* [DATA SHOWN]
◆ ◆ ◆ ◆ ◆ ◆ ◆

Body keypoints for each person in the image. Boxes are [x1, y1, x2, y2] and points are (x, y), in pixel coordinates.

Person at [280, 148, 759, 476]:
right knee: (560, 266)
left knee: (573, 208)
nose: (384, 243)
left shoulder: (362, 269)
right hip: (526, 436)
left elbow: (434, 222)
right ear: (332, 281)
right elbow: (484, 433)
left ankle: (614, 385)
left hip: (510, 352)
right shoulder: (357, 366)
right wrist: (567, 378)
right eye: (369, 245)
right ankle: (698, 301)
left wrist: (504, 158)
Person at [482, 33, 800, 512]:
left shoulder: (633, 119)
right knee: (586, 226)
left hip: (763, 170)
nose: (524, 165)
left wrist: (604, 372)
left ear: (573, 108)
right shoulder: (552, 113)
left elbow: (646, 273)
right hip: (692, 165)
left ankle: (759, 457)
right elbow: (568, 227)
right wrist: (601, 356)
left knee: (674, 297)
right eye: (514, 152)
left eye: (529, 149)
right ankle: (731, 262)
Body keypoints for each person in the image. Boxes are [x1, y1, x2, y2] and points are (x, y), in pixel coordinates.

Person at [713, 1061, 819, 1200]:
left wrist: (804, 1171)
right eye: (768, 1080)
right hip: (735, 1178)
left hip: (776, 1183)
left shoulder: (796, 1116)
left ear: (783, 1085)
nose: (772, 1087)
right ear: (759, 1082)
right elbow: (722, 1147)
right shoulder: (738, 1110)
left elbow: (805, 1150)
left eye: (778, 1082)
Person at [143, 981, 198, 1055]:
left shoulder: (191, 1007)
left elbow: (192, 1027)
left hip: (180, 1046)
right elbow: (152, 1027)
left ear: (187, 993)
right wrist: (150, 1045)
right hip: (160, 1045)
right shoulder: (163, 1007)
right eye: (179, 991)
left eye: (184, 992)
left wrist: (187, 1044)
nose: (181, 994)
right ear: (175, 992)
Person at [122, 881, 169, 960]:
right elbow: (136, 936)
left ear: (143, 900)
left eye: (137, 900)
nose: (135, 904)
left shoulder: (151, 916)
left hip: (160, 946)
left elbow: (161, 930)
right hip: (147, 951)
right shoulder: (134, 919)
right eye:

◆ ◆ ◆ ◆ ◆ ◆ ◆

* [PROBLEM DESCRIPTION] Starting from the line containing "left hip: (776, 1183)" and ending with the final line of the data, reproduce each line exactly as it appears, including no other lines.

* [ANSWER TO THIS EXERCISE]
left hip: (776, 1183)
left shoulder: (796, 1116)
left ear: (783, 1085)
nose: (772, 1087)
right ear: (759, 1082)
right elbow: (722, 1147)
right shoulder: (738, 1110)
left elbow: (805, 1150)
left eye: (778, 1082)
Person at [143, 981, 198, 1055]:
left shoulder: (191, 1007)
left elbow: (192, 1027)
left hip: (180, 1046)
right elbow: (152, 1027)
left ear: (187, 993)
right wrist: (150, 1045)
right hip: (160, 1045)
right shoulder: (163, 1007)
right eye: (179, 991)
left eye: (184, 992)
left wrist: (187, 1044)
nose: (181, 994)
right ear: (175, 992)
Person at [122, 881, 169, 960]:
right elbow: (136, 936)
left ear: (143, 900)
left eye: (137, 900)
nose: (135, 904)
left shoulder: (151, 916)
left hip: (160, 946)
left elbow: (161, 930)
right hip: (147, 951)
right shoulder: (134, 919)
right eye:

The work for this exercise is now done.